Au-delà des dispositifs financiers directs, certaines structures misent sur des avantages en nature pour améliorer le bien-être des salariés. Parmi les mesures les plus classiques : l’augmentation de la participation aux repas (62 % des entreprises) et au transport (26 %), qui allègent les charges quotidiennes des travailleurs sans toucher directement à la grille salariale.

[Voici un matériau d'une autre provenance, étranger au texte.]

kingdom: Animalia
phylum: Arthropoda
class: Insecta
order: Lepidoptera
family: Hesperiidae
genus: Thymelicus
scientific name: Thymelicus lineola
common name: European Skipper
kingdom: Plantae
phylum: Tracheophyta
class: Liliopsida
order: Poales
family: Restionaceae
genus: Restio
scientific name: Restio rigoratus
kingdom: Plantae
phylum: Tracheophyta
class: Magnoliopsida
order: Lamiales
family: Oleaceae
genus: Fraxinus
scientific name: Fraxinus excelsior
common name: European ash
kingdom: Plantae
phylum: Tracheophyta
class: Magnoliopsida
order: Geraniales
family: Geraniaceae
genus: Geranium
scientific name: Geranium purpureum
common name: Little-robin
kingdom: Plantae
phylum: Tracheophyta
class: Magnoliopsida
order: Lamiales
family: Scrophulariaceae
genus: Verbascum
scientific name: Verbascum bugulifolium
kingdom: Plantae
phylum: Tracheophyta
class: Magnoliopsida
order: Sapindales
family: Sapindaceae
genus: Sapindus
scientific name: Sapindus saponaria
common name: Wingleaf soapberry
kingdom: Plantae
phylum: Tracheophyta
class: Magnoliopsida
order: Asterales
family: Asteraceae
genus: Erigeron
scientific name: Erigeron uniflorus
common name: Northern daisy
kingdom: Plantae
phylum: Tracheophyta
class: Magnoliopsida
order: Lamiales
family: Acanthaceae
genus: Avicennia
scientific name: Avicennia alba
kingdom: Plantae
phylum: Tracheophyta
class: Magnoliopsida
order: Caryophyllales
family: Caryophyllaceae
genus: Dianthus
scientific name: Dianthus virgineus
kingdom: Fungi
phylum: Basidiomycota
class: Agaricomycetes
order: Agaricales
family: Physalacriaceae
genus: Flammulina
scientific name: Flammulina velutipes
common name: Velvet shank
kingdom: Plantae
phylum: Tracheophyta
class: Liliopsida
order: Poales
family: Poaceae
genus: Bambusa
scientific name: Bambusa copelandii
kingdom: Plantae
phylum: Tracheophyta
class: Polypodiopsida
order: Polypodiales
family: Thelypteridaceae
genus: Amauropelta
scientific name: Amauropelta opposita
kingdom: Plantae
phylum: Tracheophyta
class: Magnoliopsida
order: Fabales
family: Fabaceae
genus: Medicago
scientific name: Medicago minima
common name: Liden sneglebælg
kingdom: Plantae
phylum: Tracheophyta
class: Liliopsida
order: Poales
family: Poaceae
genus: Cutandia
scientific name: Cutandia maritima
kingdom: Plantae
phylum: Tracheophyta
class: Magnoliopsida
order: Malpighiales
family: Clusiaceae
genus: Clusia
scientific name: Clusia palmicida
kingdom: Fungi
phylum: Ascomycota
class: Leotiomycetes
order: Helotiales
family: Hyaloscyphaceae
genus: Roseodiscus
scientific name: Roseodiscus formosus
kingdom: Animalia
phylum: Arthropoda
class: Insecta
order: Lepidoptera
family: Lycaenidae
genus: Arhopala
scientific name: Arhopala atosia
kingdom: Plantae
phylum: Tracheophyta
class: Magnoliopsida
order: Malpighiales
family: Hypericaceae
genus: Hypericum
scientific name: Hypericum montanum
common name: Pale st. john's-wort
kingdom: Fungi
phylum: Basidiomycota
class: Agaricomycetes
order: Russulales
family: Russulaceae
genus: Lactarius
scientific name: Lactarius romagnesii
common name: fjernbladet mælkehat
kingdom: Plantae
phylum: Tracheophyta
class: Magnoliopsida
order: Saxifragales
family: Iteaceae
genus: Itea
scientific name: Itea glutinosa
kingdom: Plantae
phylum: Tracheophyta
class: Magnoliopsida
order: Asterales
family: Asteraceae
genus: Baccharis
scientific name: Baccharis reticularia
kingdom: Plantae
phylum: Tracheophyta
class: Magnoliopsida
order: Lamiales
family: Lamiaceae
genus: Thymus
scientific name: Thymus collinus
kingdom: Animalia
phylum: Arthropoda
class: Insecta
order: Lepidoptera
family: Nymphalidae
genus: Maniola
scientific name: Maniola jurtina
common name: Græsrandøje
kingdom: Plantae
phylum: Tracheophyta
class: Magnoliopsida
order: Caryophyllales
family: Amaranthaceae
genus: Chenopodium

En 2025, plus que jamais, la gestion des rémunérations s’annonce comme un exercice d’équilibriste pour les entreprises
Prudence, mère de sûreté ?
Ces projections confirment que la croissance des salaires devrait poursuivre son ralentissement en 2025, en phase avec la hausse attendue de l’inflation, estimée à 1,4 % sur l’année à venir d’après les données provisoires communiquées par l’Insee le 31 janvier 2025. Si la pression sociale et les revendications salariales perdurent dans ce tumulte politique, la tendance générale est au retour à des augmentations plus modérées, accompagnées de mesures ponctuelles pour soutenir le pouvoir d’achat des collaborateurs.
En 2025, plus que jamais, la gestion des rémunérations s’annonce comme un exercice d’équilibriste pour les entreprises, qui devront arbitrer entre maîtrise des coûts et attractivité des salaires pour préserver leur compétitivité.